I have gifts you don’t have. And you have gifts I don’t have. Thus, we are made
different so that we can know the need of one another. And this is a
fundamental law of our being.
“All kinds of things go horribly
wrong when we flout this law – when we don’t ensure that God’s children
everywhere have a supply of clean water, a safe environment, a decent home, a
full stomach. We could do that if we remembered that we are created members of
one family, the human family, God’s family.
“We must act now and wake up to our
moral obligations. The poor and vulnerable are members of God’s family and are
the most severely affected by droughts, high temperatures, the flooding of
coastal cities, and more severe and unpredictable weather events resulting from
climate change.

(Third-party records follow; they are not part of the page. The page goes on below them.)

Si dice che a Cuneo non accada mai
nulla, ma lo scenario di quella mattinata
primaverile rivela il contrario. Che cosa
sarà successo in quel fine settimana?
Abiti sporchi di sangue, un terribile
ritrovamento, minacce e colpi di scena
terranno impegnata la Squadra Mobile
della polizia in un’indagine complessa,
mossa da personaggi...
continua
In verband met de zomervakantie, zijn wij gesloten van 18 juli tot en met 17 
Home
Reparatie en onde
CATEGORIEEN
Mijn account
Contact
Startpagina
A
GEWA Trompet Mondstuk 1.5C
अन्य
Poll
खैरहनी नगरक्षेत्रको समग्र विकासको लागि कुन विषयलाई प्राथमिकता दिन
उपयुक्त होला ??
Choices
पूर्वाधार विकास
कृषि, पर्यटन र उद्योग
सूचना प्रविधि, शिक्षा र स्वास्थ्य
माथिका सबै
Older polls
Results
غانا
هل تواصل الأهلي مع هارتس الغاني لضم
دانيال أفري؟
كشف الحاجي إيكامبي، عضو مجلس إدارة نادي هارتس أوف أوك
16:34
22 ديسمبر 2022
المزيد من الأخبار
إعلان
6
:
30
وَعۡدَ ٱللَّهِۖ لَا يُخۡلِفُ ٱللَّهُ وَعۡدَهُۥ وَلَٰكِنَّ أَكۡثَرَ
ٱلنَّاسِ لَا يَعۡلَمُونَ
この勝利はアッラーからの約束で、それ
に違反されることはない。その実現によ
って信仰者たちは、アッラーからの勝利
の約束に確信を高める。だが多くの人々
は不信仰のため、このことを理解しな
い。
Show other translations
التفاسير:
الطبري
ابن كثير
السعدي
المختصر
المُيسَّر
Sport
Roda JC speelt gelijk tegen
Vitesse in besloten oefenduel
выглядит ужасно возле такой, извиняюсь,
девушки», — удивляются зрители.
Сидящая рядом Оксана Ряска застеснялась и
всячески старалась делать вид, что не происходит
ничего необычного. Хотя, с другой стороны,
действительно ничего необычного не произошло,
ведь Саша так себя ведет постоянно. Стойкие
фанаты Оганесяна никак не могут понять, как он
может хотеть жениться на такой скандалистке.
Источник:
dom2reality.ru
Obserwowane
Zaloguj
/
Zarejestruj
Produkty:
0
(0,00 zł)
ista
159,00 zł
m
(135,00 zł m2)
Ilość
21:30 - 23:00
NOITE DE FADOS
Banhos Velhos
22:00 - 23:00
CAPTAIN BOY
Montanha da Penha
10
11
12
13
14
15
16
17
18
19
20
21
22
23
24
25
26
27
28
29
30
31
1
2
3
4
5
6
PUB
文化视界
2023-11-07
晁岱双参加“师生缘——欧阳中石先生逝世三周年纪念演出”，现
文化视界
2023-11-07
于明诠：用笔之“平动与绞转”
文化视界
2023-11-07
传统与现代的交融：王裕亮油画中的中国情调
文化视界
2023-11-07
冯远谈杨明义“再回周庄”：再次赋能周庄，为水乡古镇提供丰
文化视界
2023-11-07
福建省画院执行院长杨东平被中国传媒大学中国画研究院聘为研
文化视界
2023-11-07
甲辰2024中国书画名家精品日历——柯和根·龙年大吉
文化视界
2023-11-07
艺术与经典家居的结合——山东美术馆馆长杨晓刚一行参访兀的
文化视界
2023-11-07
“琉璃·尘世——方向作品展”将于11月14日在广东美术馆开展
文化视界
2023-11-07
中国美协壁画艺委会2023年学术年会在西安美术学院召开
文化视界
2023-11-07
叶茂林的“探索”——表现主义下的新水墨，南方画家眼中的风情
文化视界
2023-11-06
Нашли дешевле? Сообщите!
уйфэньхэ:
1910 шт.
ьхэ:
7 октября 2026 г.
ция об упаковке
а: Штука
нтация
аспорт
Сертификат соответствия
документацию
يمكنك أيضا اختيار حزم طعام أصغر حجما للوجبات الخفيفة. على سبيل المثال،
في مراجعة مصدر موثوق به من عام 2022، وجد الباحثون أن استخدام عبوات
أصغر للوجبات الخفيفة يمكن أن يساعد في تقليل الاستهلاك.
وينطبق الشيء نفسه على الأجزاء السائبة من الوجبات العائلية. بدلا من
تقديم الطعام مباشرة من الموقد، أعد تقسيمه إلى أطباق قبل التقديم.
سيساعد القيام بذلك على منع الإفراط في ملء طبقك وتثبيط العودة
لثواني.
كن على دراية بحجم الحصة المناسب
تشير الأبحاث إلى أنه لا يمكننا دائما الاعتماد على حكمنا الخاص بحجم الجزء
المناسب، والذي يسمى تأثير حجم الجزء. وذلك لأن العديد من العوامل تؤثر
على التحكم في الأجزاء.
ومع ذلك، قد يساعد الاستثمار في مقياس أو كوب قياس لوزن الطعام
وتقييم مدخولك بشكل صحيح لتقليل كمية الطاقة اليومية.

We, who should have been responsible stewards preserving our
vulnerable, fragile planet home, have been wantonly wasteful through our
reckless consumerism, devouring irreplaceable natural resources. We need to be accountable
to God’s family. Once we start living in a way that is people-friendly to all of
God’s family, we will also be environment-friendly.
“As you read The Green Bible starting in Genesis, you will see that after God created birds, fish and animals he created humans to…act compassionately and gently toward all forms of life. The future of our fragile, beautiful planet home is in our hands…It is possible to have a new kind of world, a world where there will be more compassion, more gentleness, more caring, more laughter, more joy for all of God’s creation, because that is God’s dream. And God says, “Help me, help me, help me realize my dream”[vii]
When Jesus says, “Shalom. Peace be with you. As the Father
sent me, so I send you”; when Jesus breathes on them; when Jesus says to
Thomas, “Do not become unfaithful, but faithful,” he is speaking to us - all of us who would be disciples of his. Jesus says
to us, “Help me realize my dream - my Father's Dream of Shalom for all creation.” This Second Sunday of Easter ask us, whe will we embrace The
Dream of God's Shalom? When will we accept the gift of the Holy Spirit? When will we let
the Love of God be poured into our hearts? When will we, like Thomas, proclaim
in all that we say and all that we do, My Lord and my God? Let there be Justice and Mercy for all. There is no doubt
that all the children of God, all the creatures of the Earth, and the Earth itself,
await our faithful and trustworthy commitment to live in a way that is people-friendly
to all of God’s family, and thus environmentally friendly as well. Amen.
[i]
John 20:27
[ii] Swanson,
Richard, Provoking the Gospel of John (The Pilgrim Press, Cleveland: 2010)
p.444.
[iii] John
11: 15-16
[iv] Ezekiel
37: 4-5
[v]
Brueggemann, Walter, Living Toward A Vision (United Church Press, NY, NY: 1976)
p.15-16.
[vi]
Ibid, Brueggemann, p.16.
[vii] Tutu, Archbishop Desmond, The Green Bible (Harper One, NY, NY: 2008) p. I13-14.